**Source passage:**
Awake at 3:00 am. Should’ve been 5. I’m anticipating the alarm to begin manipulating my circadian orientation. My body may be trying to outwit me today but by next Friday I hope to subjugate it. i’m trying out Timeshifter, a jetlag-avoidance app that claims to minimize the amount of time it takes me to function coherently on Eastern African Time (EAT), 9 hours ahead of Mountain Time (MT) where I live. Between now and Friday I’ll be doing bright light, whatever light, dark, coffee, and Melatonin laps. Though it’s a hassle, it may just be worth it. I hate jetlag.
In two days I fly out. Today and tomorrow I finish packing and make sure all the bills are paid, get a haircut, pedicure, and another 5 passport photos I’m told I should take just in case. On Monday, the day I leave for Uganda, I’m supposed to awake at 3 am again. It doesn’t sound like too much of a stretch from where I’m sitting now. But at 5:30 am with the fireplace blazing, all the lights on, and drinking stout coffee, I know better. I dislike fighting to stay awake in another time zone. Hell, I hate adjusting to Daylight Savings Time when I’m on Mountain Time.
When I awoke this morning I still had another hour and a half of darkness to go before what I’m calling “see bright light, drink coffee” time on the alarm on my phone. So I put on dark glasses and sat in my chair. I couldn’t browse my phone or expose myself to any form of blue light emitted by electronics, so my eyes were shut. I focused on the velvety night under my eyelids and told myself imperiously, “you’d better get used to sitting with yourself in the dark.”
The next two weeks in Uganda will be a marathon, not a sprint. It’s a distance race that I am determined to complete. I’ve been researching everything about this trip: the organization and people with whom I’m traveling, what to see, eat, and do during a day and a half stopover in Qatar, the culture, politics, and history of Uganda, the universities we’ll visit, the Changemaker farmers we’ll get to know, and the officials we’ll meet (the US Ambassador, the Ugandan Minister of Agriculture, and others). So today I’ll run errands and for the next few days seek after light and dark to make the shift. I don’t want to miss a thing.

**Extracted records:**
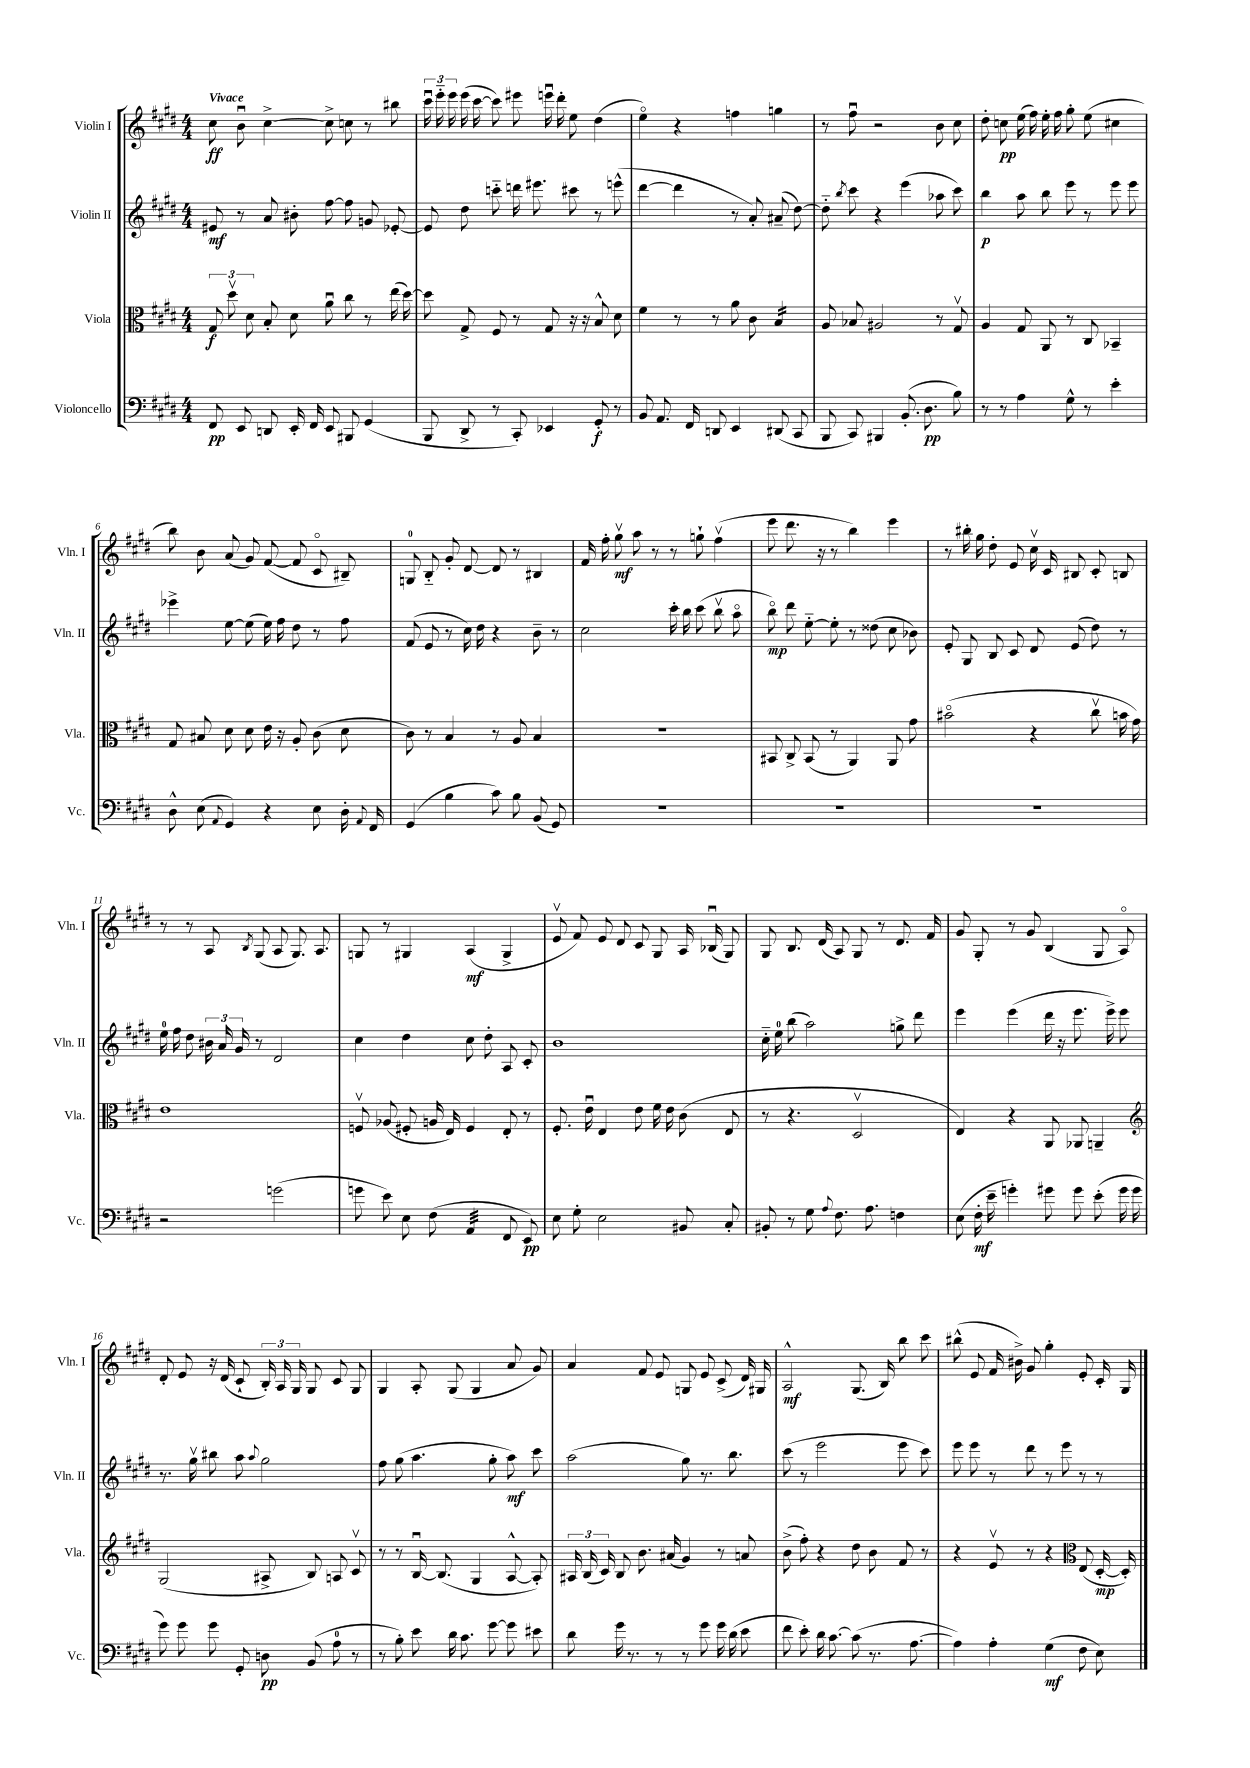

**kern	**dynam	**kern	**dynam	**kern	**dynam	**kern	**dynam
*part4	*part4	*part3	*part3	*part2	*part2	*part1	*part1
*staff4	*staff4	*staff3	*staff3	*staff2	*staff2	*staff1	*staff1
*I"Violoncello	*	*I"Viola	*	*I"Violin II	*	*I"Violin I	*
*I'Vc.	*	*I'Vla.	*	*I'Vln. II	*	*I'Vln. I	*
*clefF4	*	*clefC3	*	*clefG2	*	*clefG2	*
*k[f#c#g#d#]	*	*k[f#c#g#d#]	*	*k[f#c#g#d#]	*	*k[f#c#g#d#]	*
*M4/4	*	*M4/4	*	*M4/4	*	*M4/4	*
=1	=1	=1	=1	=1	=1	=1	=1
!	!	!	!	!	!	!LO:TX:a:B:t=Vivace	!
8FF#/	pp	12G#/	f	8e#X/	mf	8cc#\	ff
.	.	12dd#v\	.	.	.	.	.
8EE/	.	.	.	8r	.	8bu\	.
.	.	12d#\	.	.	.	.	.
8DDn/	.	8B'/	.	8a/	.	[4cc#^\	.
16EE'/	.	8d#\	.	8b#X'\	.	.	.
16FF#/	.	.	.	.	.	.	.
8EE/	.	8au\	.	[8ff#\	.	8cc#^\]	.
8BBB#X/	.	8cc#\	.	8ff#\]	.	8ccn\	.
(4GG#/	.	8r	.	8gn/	.	8r	.
.	.	(16ee\	.	[8e-X'/	.	8bb#X\	.
.	.	[16dd#\)	.	.	.	.	.
=2	=2	=2	=2	=2	=2	=2	=2
8BBB/	.	8dd#\]	.	8e-/]	.	24ccc#u\	.
.	.	.	.	.	.	24eee\	.
.	.	.	.	.	.	24eee\	.
8DD#^/	.	8G#^/	.	8dd#\	.	(16eee\	.
.	.	.	.	.	.	[16ccc#\	.
8r	.	8F#/	.	8cccn\	.	8ccc#\])	.
8CC#'/)	.	8r	.	16dddn\	.	8eee#X\	.
.	.	.	.	8.eee#X\	.	.	.
4EE-X/	.	8G#/	.	.	.	16eeenu\	.
.	.	.	.	.	.	16ddd#'\	.
.	.	16r	.	8ccc#X\	.	8ee\	.
.	.	16r	.	.	.	.	.
8GG#'/	f	8B^^/	.	8r	.	(4dd#\	.
8r	.	8d#\	.	(8eeen^^\	.	.	.
=3	=3	=3	=3	=3	=3	=3	=3
8BB/	.	4f#\	.	[4ddd#\	.	4ee\)	.
8.AA/	.	.	.	.	.	.	.
.	.	8r	.	4ddd#\]	.	4r	.
16FF#/	.	.	.	.	.	.	.
8DDn/	.	8r	.	.	.	.	.
4EE/	.	8a\	.	8r	.	4ffn\	.
.	.	8c#\	.	8a'/)	.	.	.
*	*	*tremolo	*	*	*	*	*
(8DD#X/	.	16B/LL	.	(8a#X~/	.	4ggn\	.
.	.	16B/	.	.	.	.	.
8CC#/	.	16B/	.	[8dd#\)	.	.	.
.	.	16B/JJ	.	.	.	.	.
*	*	*Xtremolo	*	*	*	*	*
=4	=4	=4	=4	=4	=4	=4	=4
8BBB/	.	8A/	.	8dd#\]	.	8r	.
.	.	.	.	8qbb/	.	.	.
8CC#/)	.	8B-X/	.	8ccc#\	.	8ff#u\	.
4BBB#X/	.	2A#X/	.	4r	.	2r	.
(8.BB'/	.	.	.	(4eee\	.	.	.
8.D#\	pp	.	.	.	.	.	.
.	.	8r	.	8aa-X\	.	8b\	.
8B\)	.	8G#v/	.	8ccc#\)	.	8cc#\	.
=5	=5	=5	=5	=5	=5	=5	=5
8r	.	4A/	.	4bb\	p	8dd#'\	.
8r	.	.	.	.	.	8ccn\	pp
4A\	.	8G#/	.	8aa\	.	(16ee\	.
.	.	.	.	.	.	16ff#\)	.
.	.	8AA/	.	8bb\	.	16ee'\	.
.	.	.	.	.	.	16ff#\	.
8G#^^\	.	8r	.	8eee\	.	8gg#'\	.
8r	.	8C#/	.	8r	.	(8ee\	.
4e'\	.	4BB-X~/	.	8eee\	.	4cc#X\	.
.	.	.	.	8eee\	.	.	.
!!LO:LB:g=z
=6	=6	=6	=6	=6	=6	=6	=6
8D#^^\	.	8G#/	.	4eee-X^\	.	8bb\)	.
(8E\	.	8B#X/	.	.	.	8b\	.
8qqAA/	.	.	.	.	.	.	.
4GG#/)	.	8d#\	.	[8ee\	.	(8a/	.
.	.	8d#\	.	(8ee\]	.	8g#/)	.
4r	.	16e\	.	16ee\)	.	([8f#/	.
.	.	16r	.	16ff#\	.	.	.
.	.	8A'/	.	8dd#\	.	8f#/]	.
8E\	.	(8c#\	.	8r	.	8c#/	.
16D#'\	.	8d#\	.	8ff#\	.	8B#X~/)	.
8qqAA/	.	.	.	.	.	.	.
16FF#/	.	.	.	.	.	.	.
=7	=7	=7	=7	=7	=7	=7	=7
(4GG#/	.	8c#\)	.	(8f#/	.	8Gn/	.
.	.	8r	.	8e/	.	8B/	.
4B\	.	4B/	.	8r	.	8g#'/	.
.	.	.	.	16cc#\)	.	[8d#/	.
.	.	.	.	16dd#\	.	.	.
8c#\)	.	8r	.	4r	.	8d#/]	.
8B\	.	8A/	.	.	.	8r	.
(8BB/	.	4B/	.	8b~\	.	4B#X/	.
8GG#/)	.	.	.	8r	.	.	.
=8	=8	=8	=8	=8	=8	=8	=8
1r	.	1r	.	2cc#\	.	16f#/	.
.	.	.	.	.	.	16ff#'\	.
.	.	.	.	.	.	8gg#v\	mf
.	.	.	.	.	.	8aa\	.
.	.	.	.	.	.	8r	.
.	.	.	.	16ccc#'\	.	8r	.
.	.	.	.	16bb\	.	.	.
.	.	.	.	(8ccc#\	.	8ggn`\	.
.	.	.	.	8bbv\	.	(4ff#v\	.
.	.	.	.	8aa\	.	.	.
=9	=9	=9	=9	=9	=9	=9	=9
1r	.	8BB#X/	.	8bb\)	mp	8eee\	.
.	.	8C#^/	.	8ddd#\	.	8.ddd#\	.
.	.	(8BB#/	.	[8ee\	.	.	.
.	.	.	.	.	.	16r	.
.	.	8r	.	8ee'\]	.	8r	.
.	.	4AA/)	.	8r	.	4bb\)	.
.	.	.	.	(8dd##X\	.	.	.
.	.	8AA/	.	8cc#\	.	4eee\	.
.	.	8g#\	.	8b-X\)	.	.	.
=10	=10	=10	=10	=10	=10	=10	=10
1r	.	(2b#X\	.	8e'/	.	8r	.
.	.	.	.	8G#/	.	16bb#X'\	.
.	.	.	.	.	.	16gg#\	.
.	.	.	.	8B/	.	8dd#'\	.
.	.	.	.	8c#/	.	8e/	.
.	.	4r	.	8d#/	.	16cc#v\	.
.	.	.	.	.	.	16c#/	.
.	.	.	.	(8e/	.	8B#X/	.
.	.	8cc#v\	.	8dd#\)	.	8c#'/	.
.	.	16bn\	.	8r	.	8Bn/	.
.	.	16g#\)	.	.	.	.	.
!!LO:LB:g=z
=11	=11	=11	=11	=11	=11	=11	=11
2r	.	1e	.	16ee\	.	8r	.
.	.	.	.	16ff#\	.	.	.
.	.	.	.	8dd#\	.	8r	.
.	.	.	.	24b#X\	.	8A/	.
.	.	.	.	24a/	.	.	.
.	.	.	.	24g#/	.	.	.
.	.	.	.	.	.	8qB/	.
.	.	.	.	8r	.	(8G#/	.
(2gn\	.	.	.	2d#/	.	8A/	.
.	.	.	.	.	.	8.G#/)	.
.	.	.	.	.	.	8.A/	.
=12	=12	=12	=12	=12	=12	=12	=12
8gn\	.	8Fnv/	.	4cc#\	.	8Gn/	.
8e\)	.	(8A-X/	.	.	.	8r	.
8E\	.	8F#X'/	.	4dd#\	.	4G#X/	.
(8F#\	.	16An/	.	.	.	.	.
.	.	16E/)	.	.	.	.	.
*tremolo	*	*	*	*	*	*	*
32AA/LLL	.	4F#/	.	8cc#\	.	(4A/	mf
32AA/	.	.	.	.	.	.	.
32AA/	.	.	.	.	.	.	.
32AA/	.	.	.	.	.	.	.
32AA/	.	.	.	8dd#'\	.	.	.
32AA/	.	.	.	.	.	.	.
32AA/	.	.	.	.	.	.	.
32AA/JJJ	.	.	.	.	.	.	.
*Xtremolo	*	*	*	*	*	*	*
8FF#/	.	8E'/	.	8A/	.	4G#^/	.
8EE/)	pp	8r	.	8c#'/	.	.	.
=13	=13	=13	=13	=13	=13	=13	=13
8E\	.	8.F#'/	.	1b	.	8ev/	.
8G#'\	.	.	.	.	.	8f#/)	.
.	.	16eu\	.	.	.	.	.
2E\	.	4E/	.	.	.	8e/	.
.	.	.	.	.	.	8d#/	.
.	.	8e\	.	.	.	8c#/	.
.	.	16f#\	.	.	.	8G#/	.
.	.	16e\	.	.	.	.	.
8BB#X/	.	(8c#\	.	.	.	16A/	.
.	.	.	.	.	.	(16B-Xu/	.
8C#'/	.	8E/	.	.	.	8G#/)	.
=14	=14	=14	=14	=14	=14	=14	=14
8BB#X'/	.	8r	.	16cc#\	.	8G#/	.
.	.	.	.	16ee\	.	.	.
8r	.	4.r	.	(8bb\	.	8.B/	.
8G#\	.	.	.	2aa\)	.	.	.
.	.	.	.	.	.	(16d#/	.
8qqA/	.	.	.	.	.	.	.
8.F#\	.	.	.	.	.	8A/)	.
.	.	2D#v/	.	.	.	8G#/	.
8.A\	.	.	.	.	.	.	.
.	.	.	.	.	.	8r	.
4Fn\	.	.	.	8ggn^\	.	8.d#/	.
.	.	.	.	8ddd#\	.	.	.
.	.	.	.	.	.	16f#/	.
=15	=15	=15	=15	=15	=15	=15	=15
(8E\	.	4E/)	.	4eee\	.	8g#/	.
16F#'\	mf	.	.	.	.	8G#'/	.
16e~\	.	.	.	.	.	.	.
4gn'\)	.	4r	.	(4eee\	.	8r	.
.	.	.	.	.	.	8g#/	.
8g#X\	.	8AA/	.	16ddd#\	.	(4B/	.
.	.	.	.	16r	.	.	.
8g#\	.	8AA-X/	.	8.eee\	.	.	.
(8e'\	.	4AAn~/	.	.	.	8G#/	.
.	.	.	.	16eee^\)	.	.	.
16g#\	.	.	.	8eee\	.	8A/)	.
16g#\	.	.	.	.	.	.	.
!!LO:LB:g=z
=16	=16	=16	=16	=16	=16	=16	=16
*	*	*clefG2	*	*	*	*	*
8g#\)	.	(2G#/	.	8.r	.	8d#'/	.
8g#\	.	.	.	.	.	8e/	.
.	.	.	.	16gg#v\	.	.	.
8g#\	.	.	.	8bb#X\	.	16r	.
.	.	.	.	.	.	(16d#/	.
8GG#'/	.	.	.	8aa\	.	8c#`/	.
.	.	.	.	8qqaa/	.	.	.
8Dn\	pp	8A#X^/	.	2gg#\	.	24B'/)	.
.	.	.	.	.	.	24A/	.
.	.	.	.	.	.	24G#/	.
(8BB/	.	8B/)	.	.	.	8G#/	.
8A\	.	8An/	.	.	.	8c#/	.
8r	.	8c#v/	.	.	.	8G#/	.
=17	=17	=17	=17	=17	=17	=17	=17
8r	.	8r	.	8ff#\	.	4G#/	.
8B'\)	.	8r	.	(8gg#\	.	.	.
8e\	.	[16Bu/	.	4.aa\	.	8A'/	.
.	.	(8.B/]	.	.	.	.	.
16d#\	.	.	.	.	.	(8G#/	.
8.c#\	.	.	.	.	.	.	.
.	.	4G#/	.	.	.	4G#/	.
[8g#\	.	.	.	8gg#'\	.	.	.
8g#\]	.	[8A^^/	.	8aa\)	mf	8a/	.
8e#X\	.	8A'/])	.	8ccc#\	.	8g#/)	.
=18	=18	=18	=18	=18	=18	=18	=18
8d#\	.	24A#X/	.	(2aa\	.	4a/	.
.	.	(24B/	.	.	.	.	.
.	.	24c#/)	.	.	.	.	.
16g#\	.	8B/	.	.	.	.	.
8.r	.	.	.	.	.	.	.
.	.	8.b\	.	.	.	8f#/	.
8r	.	.	.	.	.	8e/	.
.	.	(16a#X/	.	.	.	.	.
8r	.	4g#/)	.	8gg#\)	.	8Gn/	.
8g#\	.	.	.	8.r	.	8e/	.
16g#\	.	8r	.	.	.	(8c#^/	.
(16d#\	.	.	.	8.bb\	.	.	.
8e\	.	8an/	.	.	.	16d#/)	.
.	.	.	.	.	.	16G#X/	.
=19	=19	=19	=19	=19	=19	=19	=19
8f#\	.	(8b^\	.	(8ccc#\	.	2A^^/	mf
8e'\)	.	8ff#'\)	.	8r	.	.	.
16d#\	.	4r	.	2eee\	.	.	.
[8.c#\	.	.	.	.	.	.	.
(8c#\]	.	8dd#\	.	.	.	(8.G#/	.
8.r	.	8b\	.	.	.	.	.
.	.	.	.	.	.	16B/)	.
.	.	8f#/	.	8eee\	.	8bb\	.
[8.A\	.	.	.	.	.	.	.
.	.	8r	.	8ccc#\)	.	8ccc#\	.
=20	=20	=20	=20	=20	=20	=20	=20
4A\])	.	4r	.	8eee\	.	(8bb#X^^\	.
.	.	.	.	8eee\	.	8e/	.
4A'\	.	8ev/	.	8r	.	16f#/	.
.	.	.	.	.	.	16b#X^\)	.
.	.	8r	.	8ddd#\	.	8g#/	.
(4G#\	mf	4r	.	8r	.	4gg#'\	.
.	.	.	.	8eee\	.	.	.
*	*	*clefC3	*	*	*	*	*
8F#\	.	(8E/	.	8r	.	8e'/	.
8E\)	.	[16D#'/	mp	8r	.	16c#'/	.
.	.	16D#'/])	.	.	.	16G#/	.
==	==	==	==	==	==	==	==
*-	*-	*-	*-	*-	*-	*-	*-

**Problems to work on:**
- a) Reproduce the jetlag entry word for word, beginning at the words "In two days" and stopping after "on Mountain Time.".
- b) In the jetlag entry, how many hours ahead of Mountain Time is Eastern African Time?
- c) Turn the paragraph of the jetlag entry that starts "The next two weeks in Uganda" into a short bulleted list that keeps its main facts.
Work only from the jetlag entry, not from the listing.

**The results:**
- a)
In two days I fly out. Today and tomorrow I finish packing and make sure all the bills are paid, get a haircut, pedicure, and another 5 passport photos I’m told I should take just in case. On Monday, the day I leave for Uganda, I’m supposed to awake at 3 am again. It doesn’t sound like too much of a stretch from where I’m sitting now. But at 5:30 am with the fireplace blazing, all the lights on, and drinking stout coffee, I know better. I dislike fighting to stay awake in another time zone. Hell, I hate adjusting to Daylight Savings Time when I’m on Mountain Time.

- b) Nine hours.

- c)
- The two weeks in Uganda will be a marathon, not a sprint, and the writer is determined to finish.
- The writer has researched the organization and people on the trip.
- The writer has also researched what to see, eat and do during a day-and-a-half stopover in Qatar.
- Other research covered Uganda's culture, politics and history.
- The research also covered the universities to be visited, the Changemaker farmers and the officials to be met, including the US Ambassador and the Ugandan Minister of Agriculture.
- Today is for errands.
- The next few days are for seeking light and dark to shift time zones.
- The writer doesn't want to miss a thing.